*Source excerpt*
<<<<
I've heard of a few moons in the solar system that have water, like europa and enceladus. However, I can't find information about whether there are other moons as well. I'm guessing there are more, but I'm not totally sure.

How many moons in the solar system have water (either liquid or frozen)?

  • $\begingroup$ There is speculation that water exists underneath the surface of many giant planet moons. What level of evidence is required? The Wikipedia pages on the moons of Jupiter, Saturn and Uranus seem to have several suggestions. $\endgroup$ – Rob Jeffries Nov 28 '18 at 22:20
  • $\begingroup$ @RobJeffries only the moons proven to have water. $\endgroup$ – Supa Mega Ducky Momo da Waffle Nov 28 '18 at 22:21

It's probably easier to consider the reverse question: which ones don't have water.

Talking about the major satellites of the planets, there are only two which are not ice moons: our own Moon, which has ice deposits at the poles, and Io. As far as I am aware, the evidence for water on Io is tentative at best (e.g. Douté et al. 2004), so of the major planetary satellites, the answer is all of them have water (usually in the form of ice, but some of them also have liquid subsurface oceans) with the possible exception of Io.
>>>>
*Entries*
<<<<
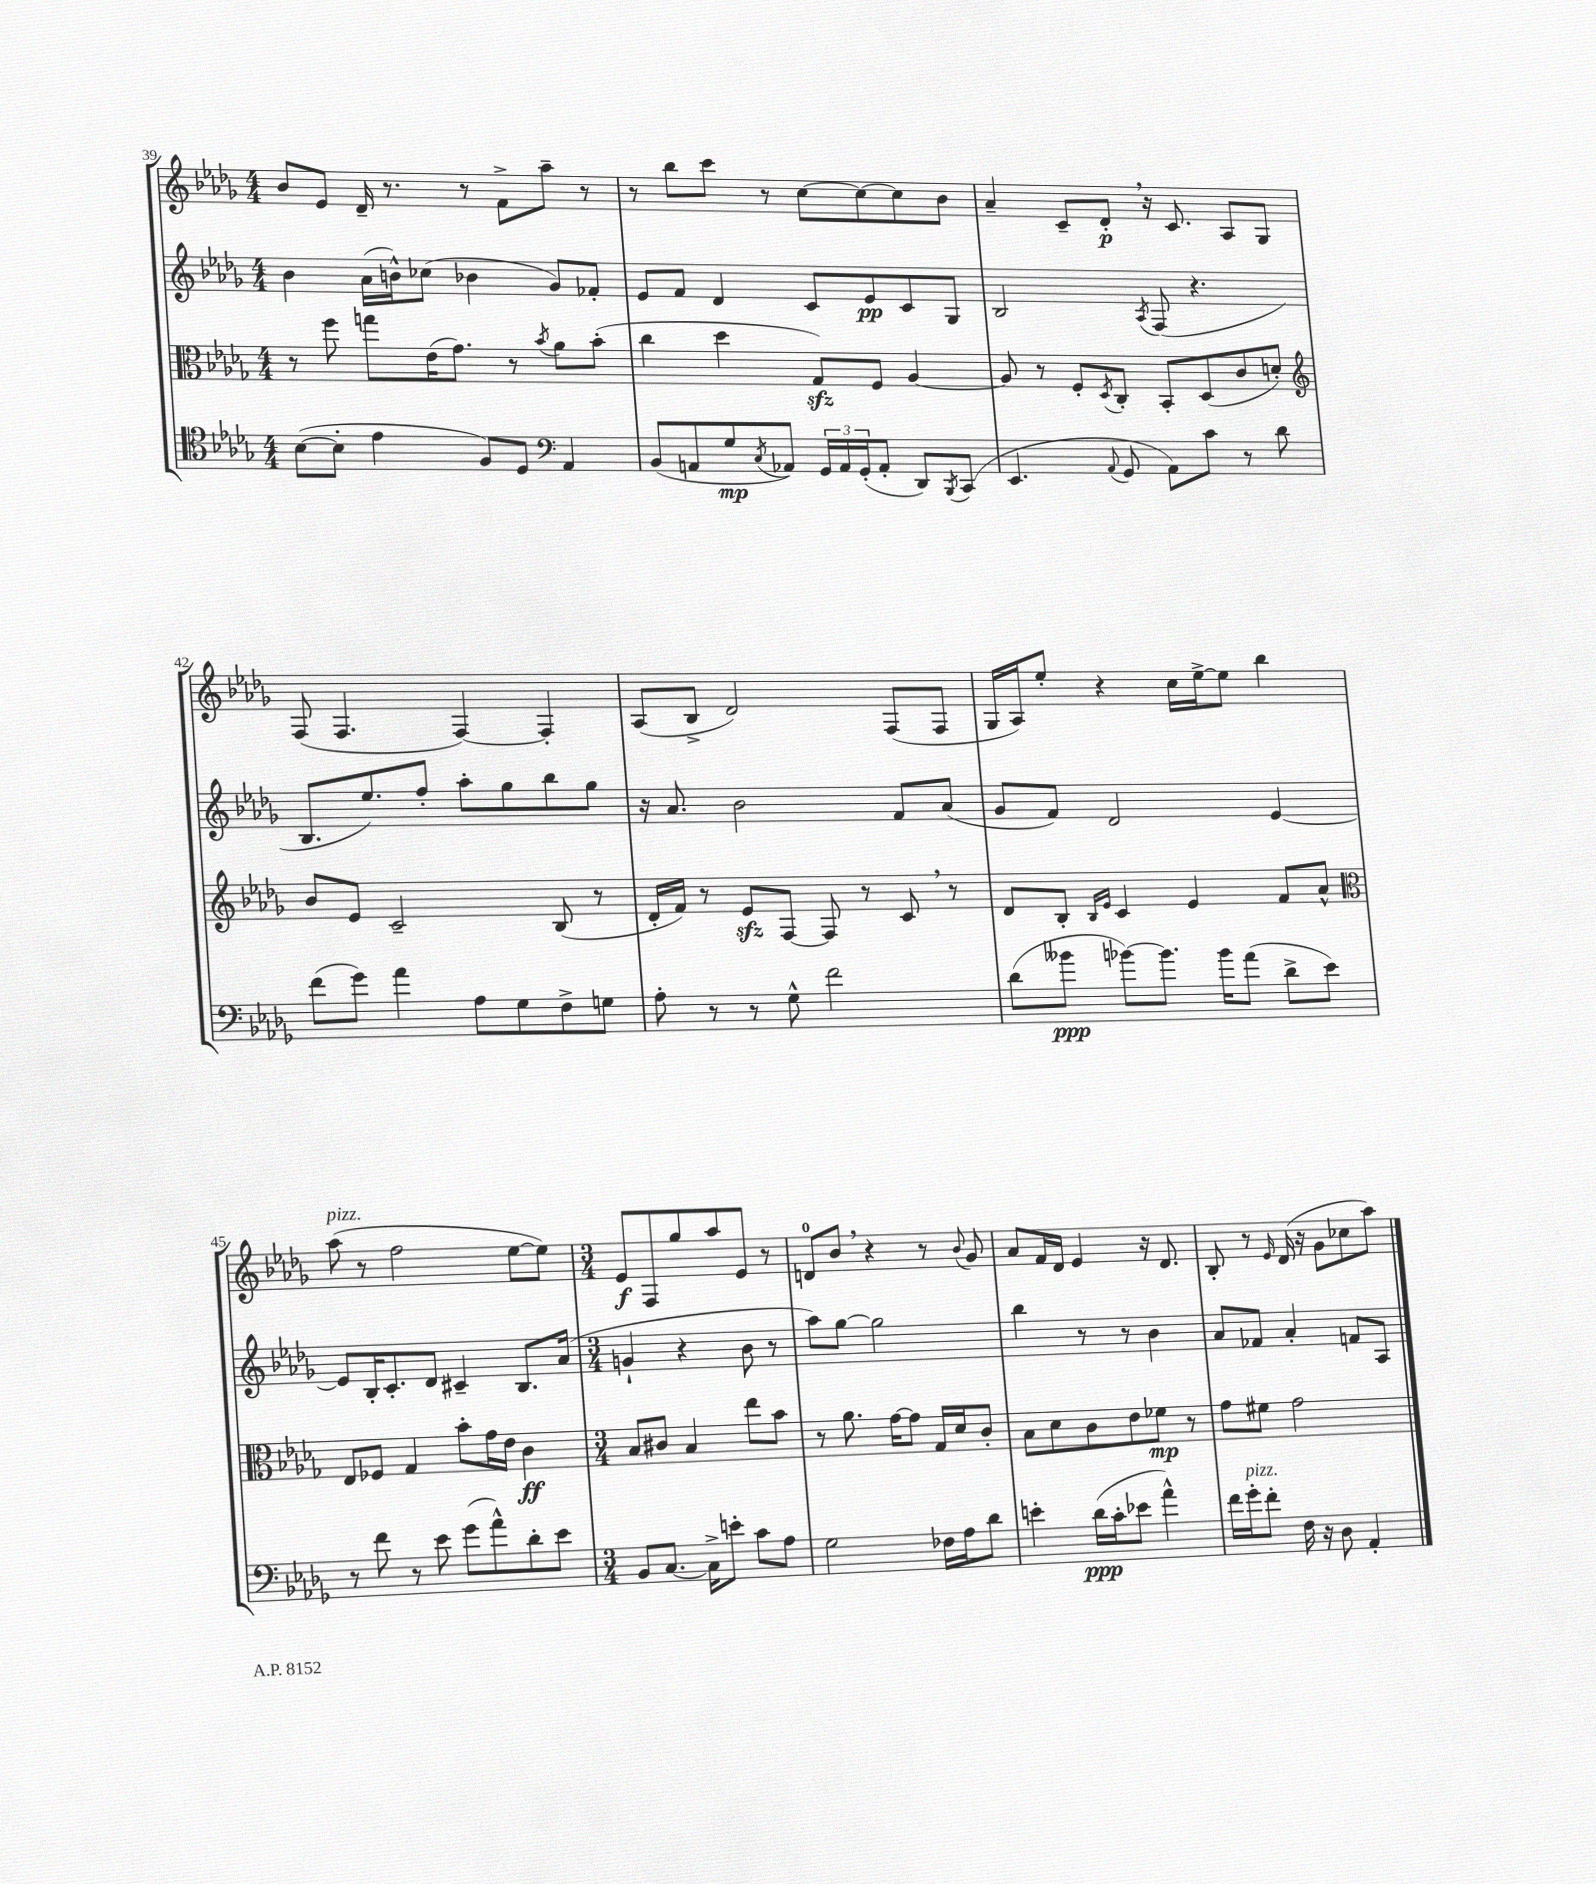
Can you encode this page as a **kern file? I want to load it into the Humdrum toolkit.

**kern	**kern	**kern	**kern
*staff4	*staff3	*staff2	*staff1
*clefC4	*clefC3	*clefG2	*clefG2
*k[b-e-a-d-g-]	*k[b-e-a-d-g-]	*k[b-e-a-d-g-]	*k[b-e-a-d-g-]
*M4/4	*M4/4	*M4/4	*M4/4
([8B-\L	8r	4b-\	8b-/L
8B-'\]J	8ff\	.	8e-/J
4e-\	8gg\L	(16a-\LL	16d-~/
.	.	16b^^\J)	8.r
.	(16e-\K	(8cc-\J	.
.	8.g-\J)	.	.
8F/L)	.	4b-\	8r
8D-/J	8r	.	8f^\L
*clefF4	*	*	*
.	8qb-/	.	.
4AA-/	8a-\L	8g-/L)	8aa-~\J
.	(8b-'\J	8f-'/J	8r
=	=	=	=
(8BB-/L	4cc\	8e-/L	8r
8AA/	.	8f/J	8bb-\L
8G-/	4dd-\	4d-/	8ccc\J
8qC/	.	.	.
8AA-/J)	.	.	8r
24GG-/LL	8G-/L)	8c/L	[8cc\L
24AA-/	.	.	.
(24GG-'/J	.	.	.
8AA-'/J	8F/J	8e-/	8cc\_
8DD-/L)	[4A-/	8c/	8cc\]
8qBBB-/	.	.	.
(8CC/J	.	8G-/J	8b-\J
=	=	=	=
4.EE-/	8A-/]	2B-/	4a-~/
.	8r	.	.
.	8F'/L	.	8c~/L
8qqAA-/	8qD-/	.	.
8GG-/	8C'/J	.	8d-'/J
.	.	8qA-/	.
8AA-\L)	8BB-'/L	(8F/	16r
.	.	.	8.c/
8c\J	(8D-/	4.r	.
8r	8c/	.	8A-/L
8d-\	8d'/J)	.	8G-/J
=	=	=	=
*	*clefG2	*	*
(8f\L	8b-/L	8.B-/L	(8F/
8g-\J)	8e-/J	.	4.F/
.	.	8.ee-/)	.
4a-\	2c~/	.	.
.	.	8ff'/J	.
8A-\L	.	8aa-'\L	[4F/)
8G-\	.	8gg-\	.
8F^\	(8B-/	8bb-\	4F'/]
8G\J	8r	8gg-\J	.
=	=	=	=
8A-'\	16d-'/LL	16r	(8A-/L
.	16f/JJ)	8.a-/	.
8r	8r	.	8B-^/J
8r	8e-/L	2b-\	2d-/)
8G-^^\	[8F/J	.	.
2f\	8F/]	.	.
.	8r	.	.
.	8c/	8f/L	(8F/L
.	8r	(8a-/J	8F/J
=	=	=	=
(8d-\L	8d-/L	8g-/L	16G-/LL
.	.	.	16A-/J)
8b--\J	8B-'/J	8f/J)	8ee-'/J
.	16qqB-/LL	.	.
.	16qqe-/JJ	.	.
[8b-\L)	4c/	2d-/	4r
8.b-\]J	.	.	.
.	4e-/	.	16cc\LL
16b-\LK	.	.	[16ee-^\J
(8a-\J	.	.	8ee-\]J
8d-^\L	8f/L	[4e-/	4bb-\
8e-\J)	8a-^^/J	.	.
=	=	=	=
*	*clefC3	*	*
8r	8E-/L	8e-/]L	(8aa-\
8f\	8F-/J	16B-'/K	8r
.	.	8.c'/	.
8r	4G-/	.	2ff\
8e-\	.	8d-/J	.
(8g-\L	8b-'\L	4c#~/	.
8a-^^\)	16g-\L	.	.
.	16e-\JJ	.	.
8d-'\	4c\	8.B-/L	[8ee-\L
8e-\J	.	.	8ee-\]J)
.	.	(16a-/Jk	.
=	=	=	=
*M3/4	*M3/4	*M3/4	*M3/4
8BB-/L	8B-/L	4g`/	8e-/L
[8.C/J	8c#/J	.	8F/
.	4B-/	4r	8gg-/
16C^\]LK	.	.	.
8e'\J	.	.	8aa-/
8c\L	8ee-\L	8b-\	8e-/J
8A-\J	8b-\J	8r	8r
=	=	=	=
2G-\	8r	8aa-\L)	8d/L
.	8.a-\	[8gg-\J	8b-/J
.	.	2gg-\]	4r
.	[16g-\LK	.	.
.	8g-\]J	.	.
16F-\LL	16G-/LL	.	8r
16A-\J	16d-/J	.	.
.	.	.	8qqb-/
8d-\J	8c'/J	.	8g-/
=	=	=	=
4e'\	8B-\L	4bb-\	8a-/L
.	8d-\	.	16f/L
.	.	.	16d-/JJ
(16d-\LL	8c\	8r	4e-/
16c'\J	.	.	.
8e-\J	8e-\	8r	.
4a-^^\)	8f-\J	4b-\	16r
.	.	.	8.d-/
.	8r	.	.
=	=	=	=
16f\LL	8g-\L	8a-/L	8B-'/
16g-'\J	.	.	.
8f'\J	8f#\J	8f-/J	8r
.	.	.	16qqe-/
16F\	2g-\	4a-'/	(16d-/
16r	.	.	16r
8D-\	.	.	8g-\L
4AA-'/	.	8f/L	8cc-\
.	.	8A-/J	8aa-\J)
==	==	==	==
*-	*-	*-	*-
>>>>
<<<<
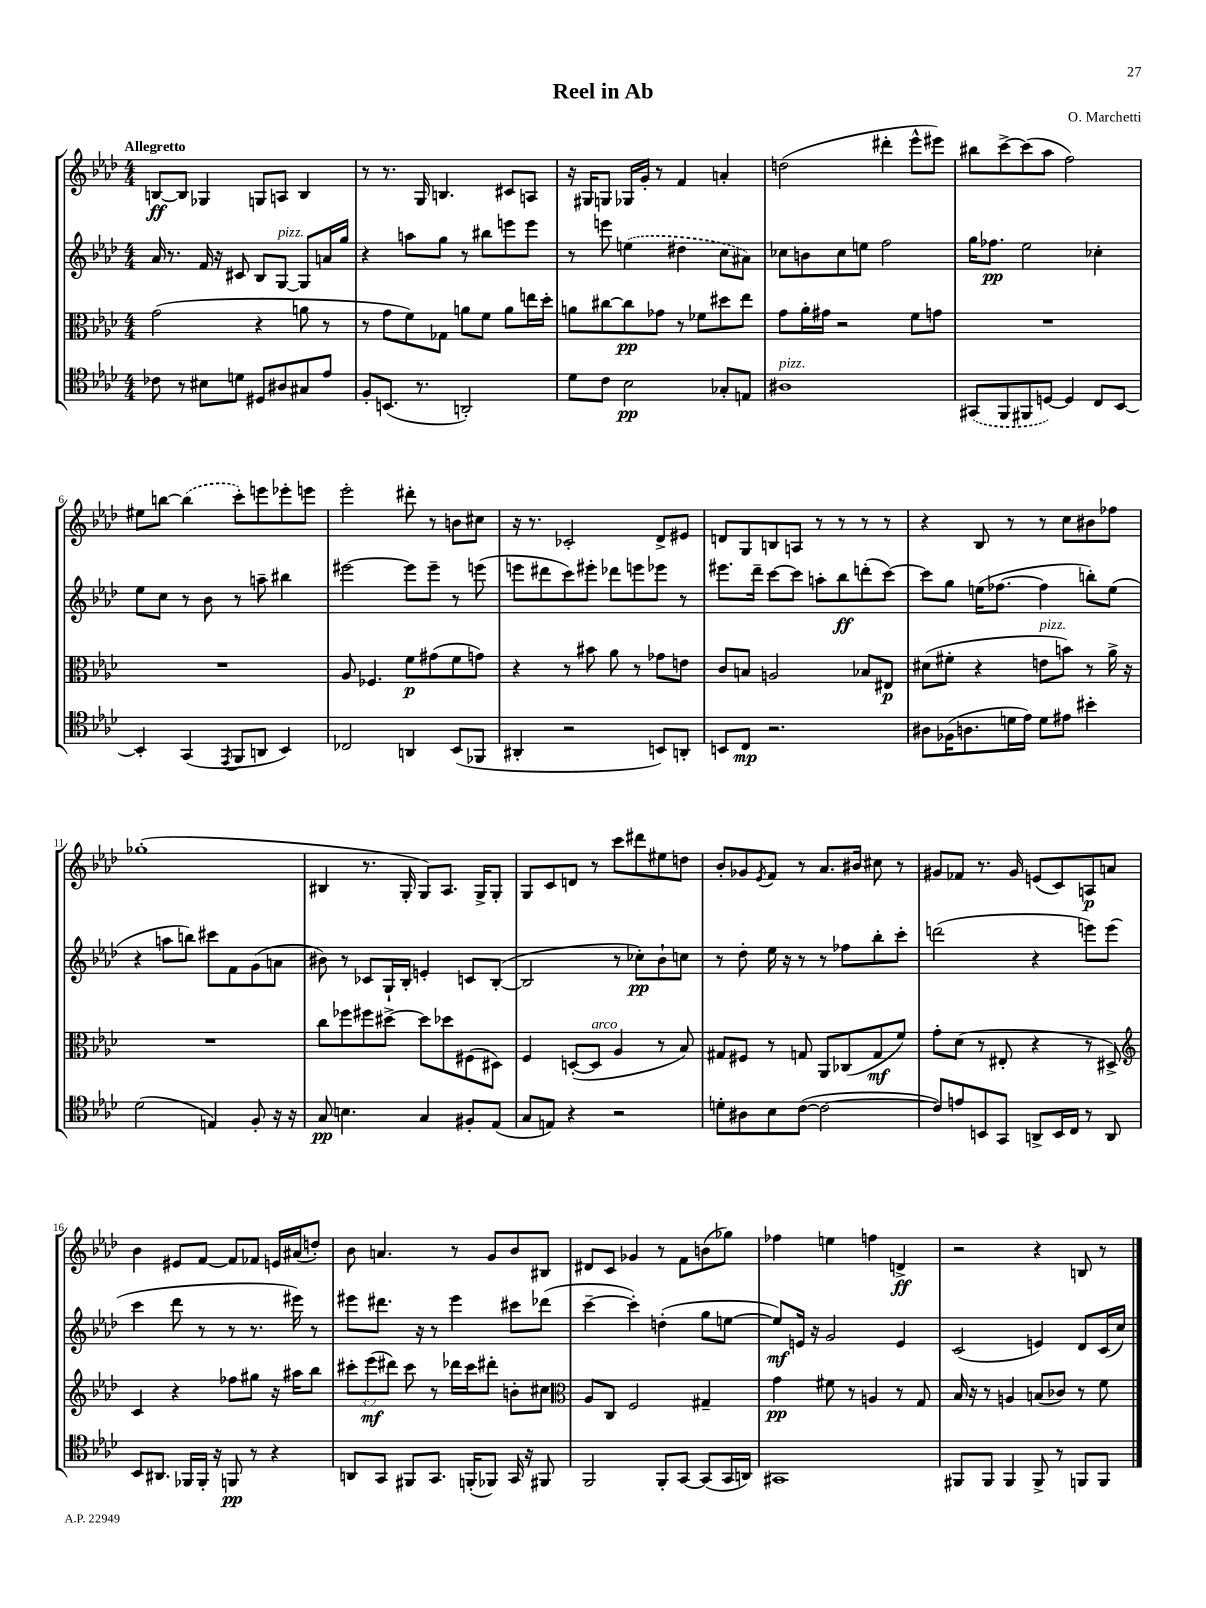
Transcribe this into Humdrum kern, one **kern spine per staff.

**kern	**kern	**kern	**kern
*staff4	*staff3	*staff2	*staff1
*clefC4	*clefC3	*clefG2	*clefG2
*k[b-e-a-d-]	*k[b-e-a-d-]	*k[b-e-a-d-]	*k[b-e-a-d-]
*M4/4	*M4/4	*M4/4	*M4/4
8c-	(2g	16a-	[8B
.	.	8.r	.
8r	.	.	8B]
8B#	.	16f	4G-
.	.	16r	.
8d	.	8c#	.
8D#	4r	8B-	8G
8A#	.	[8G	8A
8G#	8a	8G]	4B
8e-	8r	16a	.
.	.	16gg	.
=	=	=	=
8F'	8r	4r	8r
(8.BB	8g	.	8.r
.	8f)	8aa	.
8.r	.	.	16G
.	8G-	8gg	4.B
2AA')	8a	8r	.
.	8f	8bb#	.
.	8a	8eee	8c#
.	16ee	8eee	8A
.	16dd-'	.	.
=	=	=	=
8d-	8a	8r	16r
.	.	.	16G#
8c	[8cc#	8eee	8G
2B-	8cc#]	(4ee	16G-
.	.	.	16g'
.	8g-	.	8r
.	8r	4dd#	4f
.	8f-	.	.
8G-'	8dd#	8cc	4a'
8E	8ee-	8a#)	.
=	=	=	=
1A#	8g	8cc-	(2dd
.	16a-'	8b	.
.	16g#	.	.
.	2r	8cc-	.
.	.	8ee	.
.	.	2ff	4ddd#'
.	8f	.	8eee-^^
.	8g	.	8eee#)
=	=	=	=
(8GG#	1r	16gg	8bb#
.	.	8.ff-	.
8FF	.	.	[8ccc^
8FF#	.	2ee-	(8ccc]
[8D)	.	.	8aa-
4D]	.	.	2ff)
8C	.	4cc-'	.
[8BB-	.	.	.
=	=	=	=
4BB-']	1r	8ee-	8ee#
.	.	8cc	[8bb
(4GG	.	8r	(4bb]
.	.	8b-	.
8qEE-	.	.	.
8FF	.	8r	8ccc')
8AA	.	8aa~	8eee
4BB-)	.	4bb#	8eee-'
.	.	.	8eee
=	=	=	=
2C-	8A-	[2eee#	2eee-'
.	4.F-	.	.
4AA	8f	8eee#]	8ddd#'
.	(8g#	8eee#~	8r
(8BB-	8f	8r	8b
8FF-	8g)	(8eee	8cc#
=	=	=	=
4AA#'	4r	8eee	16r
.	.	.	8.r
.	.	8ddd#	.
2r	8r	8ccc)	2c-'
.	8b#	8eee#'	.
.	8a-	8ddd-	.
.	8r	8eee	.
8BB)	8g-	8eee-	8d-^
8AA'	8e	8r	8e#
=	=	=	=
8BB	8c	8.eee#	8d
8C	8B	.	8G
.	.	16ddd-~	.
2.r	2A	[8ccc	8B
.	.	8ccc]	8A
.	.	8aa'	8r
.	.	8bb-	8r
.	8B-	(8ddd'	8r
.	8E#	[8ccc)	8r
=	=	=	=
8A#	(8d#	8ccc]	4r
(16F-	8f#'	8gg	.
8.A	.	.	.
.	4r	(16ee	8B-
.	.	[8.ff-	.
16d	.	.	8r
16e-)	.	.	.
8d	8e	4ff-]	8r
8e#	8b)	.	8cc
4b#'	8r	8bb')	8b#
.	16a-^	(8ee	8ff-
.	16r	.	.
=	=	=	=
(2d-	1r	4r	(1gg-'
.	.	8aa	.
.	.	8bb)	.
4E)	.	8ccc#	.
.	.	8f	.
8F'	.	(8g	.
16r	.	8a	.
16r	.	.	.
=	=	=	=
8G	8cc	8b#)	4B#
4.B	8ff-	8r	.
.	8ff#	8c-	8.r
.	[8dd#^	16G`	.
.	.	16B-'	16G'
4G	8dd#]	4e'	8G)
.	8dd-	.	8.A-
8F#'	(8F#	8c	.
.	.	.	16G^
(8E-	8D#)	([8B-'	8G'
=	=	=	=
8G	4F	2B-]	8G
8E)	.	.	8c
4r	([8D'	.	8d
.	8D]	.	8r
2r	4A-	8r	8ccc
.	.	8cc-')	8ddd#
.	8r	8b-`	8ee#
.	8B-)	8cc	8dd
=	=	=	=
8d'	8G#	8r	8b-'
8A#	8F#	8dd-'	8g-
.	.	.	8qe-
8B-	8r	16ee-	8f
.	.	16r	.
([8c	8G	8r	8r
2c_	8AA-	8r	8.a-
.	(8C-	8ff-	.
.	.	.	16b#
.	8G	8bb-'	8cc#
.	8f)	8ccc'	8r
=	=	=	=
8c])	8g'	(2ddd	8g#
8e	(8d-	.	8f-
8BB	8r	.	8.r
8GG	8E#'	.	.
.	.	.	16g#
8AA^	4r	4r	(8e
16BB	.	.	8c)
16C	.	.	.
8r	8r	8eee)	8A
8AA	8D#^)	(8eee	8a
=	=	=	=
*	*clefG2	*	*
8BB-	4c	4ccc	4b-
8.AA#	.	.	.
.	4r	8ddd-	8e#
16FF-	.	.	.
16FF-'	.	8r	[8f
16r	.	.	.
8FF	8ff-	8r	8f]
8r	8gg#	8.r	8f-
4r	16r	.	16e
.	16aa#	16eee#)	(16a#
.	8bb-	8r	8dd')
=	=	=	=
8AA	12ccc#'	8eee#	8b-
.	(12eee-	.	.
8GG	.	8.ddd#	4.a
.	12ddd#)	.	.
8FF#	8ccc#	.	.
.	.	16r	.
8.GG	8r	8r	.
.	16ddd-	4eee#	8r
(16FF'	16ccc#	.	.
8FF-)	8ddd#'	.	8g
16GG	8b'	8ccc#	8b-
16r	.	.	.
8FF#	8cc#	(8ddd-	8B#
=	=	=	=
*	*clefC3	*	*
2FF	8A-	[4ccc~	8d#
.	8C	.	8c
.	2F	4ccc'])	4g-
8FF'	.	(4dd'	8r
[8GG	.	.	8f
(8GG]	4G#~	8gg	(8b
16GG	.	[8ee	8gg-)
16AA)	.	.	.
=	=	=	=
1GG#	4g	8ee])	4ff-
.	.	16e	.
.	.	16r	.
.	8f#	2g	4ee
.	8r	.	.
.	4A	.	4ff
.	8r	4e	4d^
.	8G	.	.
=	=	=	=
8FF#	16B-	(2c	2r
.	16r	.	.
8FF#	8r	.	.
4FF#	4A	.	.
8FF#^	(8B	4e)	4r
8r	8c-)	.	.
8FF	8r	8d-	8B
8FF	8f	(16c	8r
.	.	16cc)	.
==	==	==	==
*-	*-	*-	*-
>>>>
Continue the discussion of which moons in the solar system have water, starting after its last sentence.

*Answer to this exercise*
The small satellites of the giant planets are probably icy but I'm not sure the possibility that one or two of them are dry rocky asteroids that have been captured has been fully excluded. Phobos and Deimos have rocky surfaces but the possibility of ice in the interior of the Martian moons has not been ruled out.

There are probably lots of ice-free asteroid moons but finding out which ones they are would require going there and checking whether there's any ice in the subsurface, so confirming this is not currently possible. Small solar system bodies in the outer system are probably going to be icy, so dwarf planet satellites (Charon, Vanth, etc.) all likely contain ice.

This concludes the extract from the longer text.